Quick Take On Gold’s Drop, Oil’s Collapse And Worries About An Oil-Driven Credit Collapse
We all know that the major central banks around the world are on the same page when it comes to inflation: They want it higher. One member of the European Central Bank’s executive board, Yves Mensch, went so far as to suggest that Europe’s central bank might buy gold in an effort to ratchet up the inflation rate.
Today OPEC decided to take no action to stem the glut of oil depressing the price in global markets. The oil price is the chief driver of price inflation, thus with OPEC showing little interest in propping up the price, deflation starts to dominate market thinking. Thus the drop in various currencies – a miserable day for the British pound (the BoE is trying desperately to create inflation in the UK) – and the drop in gold.
CNBC ran a headline asking Could the oil collapse cause the next credit crisis? “It’s not just the Saudis who could get much poorer from the oil price free fall,” says CNBC. “Everyone could suffer if the collapse triggers a wave of defaults through the high-yield debt market, and in turn, hits stocks. The first to fall: the banks that were last hit by the housing crisis. Why could that happen? Well, energy companies make up anywhere from 15 to 20 percent of all U.S. junk debt, according to various sources.”

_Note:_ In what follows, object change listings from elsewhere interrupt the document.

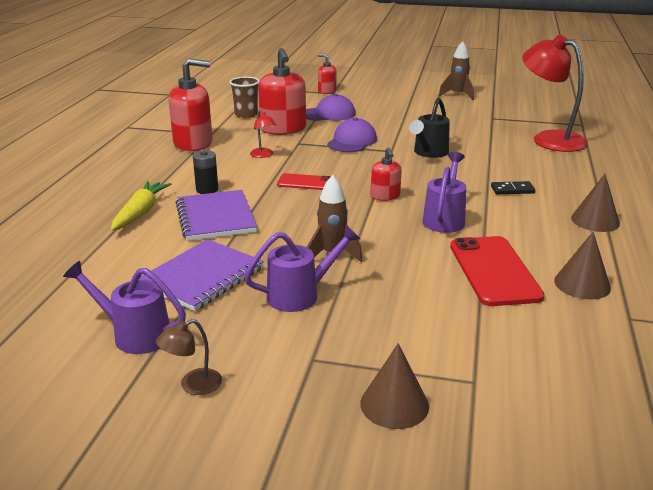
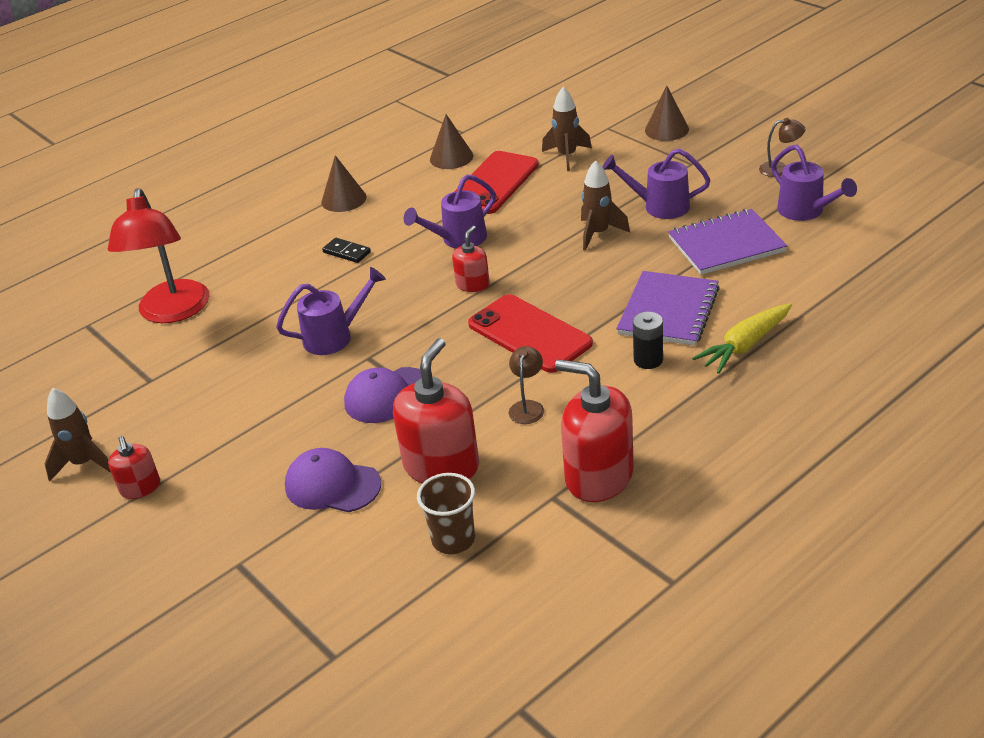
camera: 140 degrees left, 10 degrees up
red lamp [250,111,276,158] -> brown lamp [509,346,544,424]
red phone [277,173,331,190] -> red phone [468,294,593,373], size x1.80
red soap dispenser [318,54,336,94] -> red soap dispenser moved to [108,436,160,499]
black watering can [409,98,450,158] -> purple watering can [276,267,386,355]
none -> brown rocket [542,87,592,171]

Gold is always the canary in the coal mine when it comes to these sudden shocks in the financial marketplace. Its reaction is quick and visceral, but the first market reaction is not always the real reaction. That will come later. Those who are driving gold down today on the commodities exchanges forget that gold’s rise over the last several years (despite its interim downside correction) has been in response to disinflation, not inflation — and demand remains strong due to concerns about the stability of the financial system itself. Gold rose like a phoenix from the ashes of the last financial crisis because it is a store of value and a portfolio insurance policy, not because prices were about to bolt higher. The gold as an inflation hedge bias is group think minus the advantage of objective analysis and the correct reading of recent history.
If the latest oil shock – this time in a southerly direction – creates knock on effects, we will hear a great deal about systemic risks in the days and weeks ahead. Recall that gold at first went south in the crisis of 2007 and 2008 and then headed sharply higher as investors moved to shore up their portfolio’s against the possibility of a showdown on Wall Street and within the banking system.
We are in a much different situation today than we were back then and the system as a whole still suffers from the damage done by the last crisis. If a crisis were to hit today, it would start with a much weaker line-up on the playing field than the last time around. Keep in mind too that all of this has occurred because quantitative easing on a global basis simply has not worked.
We suspect that gold and silver demand will grow stronger even if the price weakens, or perhaps because the price weakens. Those who understand the virtues of gold ownership are not going to suddenly go to their national currencies, or the banking system, as a defense. They will go to gold and silver.